Do I have my head in the right place or is there anything I should consider?
Here is an example code for further clarification:
typedef uint8_t byte;
static inline
byte swap_nibbles(byte bits) {
return bits >> 4 | (bits & 0x0F) << 4;
}
You do not show the definition of byte. If it has a signed eight-bit integer, then this code:
signed char byte = -111; /* 0x91 */
printf("0x%hhX\n", byte);
byte = byte >> 4 | (byte & 0x0F) << 4;
printf("0x%hhX\n", byte);
prints, in many C implementations:
0x91 0xF9
Although byte initially contains the bits 9116, in byte >> 4, it is promoted to int. Since those bits represent the value −111, this produces an int with that value, which is, with a four-byte int, FFFFFF9116. Then >> 4 produces FFFFFF916. (This is implementation-defined.) ORing this with the 1016 from the right side of the | produces FFFFFF916, and then assigning that to byte converts it to signed char. That is implementation-defined, but the most common result is to wrap modulo 256, producing the bits F916, representing the value −7.

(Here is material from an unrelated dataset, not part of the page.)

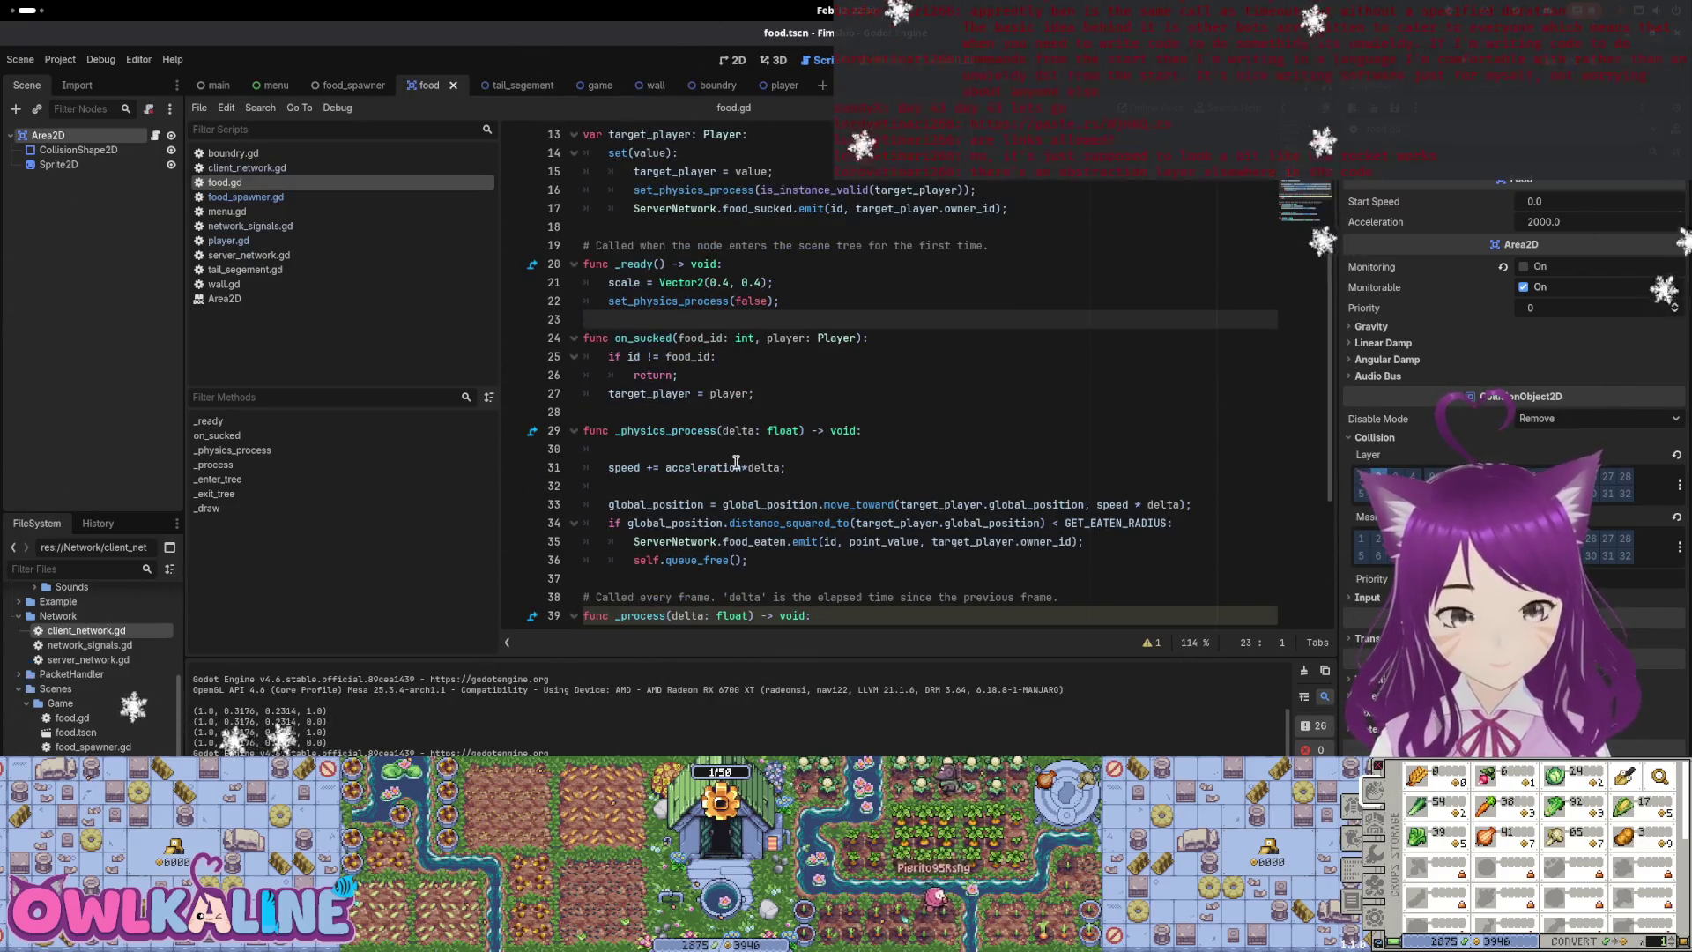
pyautogui.scroll(2, 743, 410)
pyautogui.scroll(1, 743, 404)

In contrast, using byte = (byte &0xF0) >> 4 | (byte & 0x0F) << 4; prints:
0x91 0x19
However, if byte has an unsigned eight-bit integer type, then the promotion to int is not a problem, as int has enough headroom to hold the values in these expressions without running into sign or overflow issues.
Modern compilers may be heavily optimized for bit-twiddling operations, so it is likely either of these expressions will be well optimized for the target architecture. Your first concern should be correctness.